**PROBLEM REQUIREMENTS**
Search the records that follow and extract every line containing the string "Origanum".

Extracted page text data
· · · · · · ·

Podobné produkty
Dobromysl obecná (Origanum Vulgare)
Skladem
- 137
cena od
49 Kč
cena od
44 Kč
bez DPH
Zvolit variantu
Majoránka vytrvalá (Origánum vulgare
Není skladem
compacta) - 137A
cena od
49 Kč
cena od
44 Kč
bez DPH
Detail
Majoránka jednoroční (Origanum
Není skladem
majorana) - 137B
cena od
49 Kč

· · · · · · ·

**ANSWER SPACE**
Dobromysl obecná (Origanum Vulgare)
Majoránka jednoroční (Origanum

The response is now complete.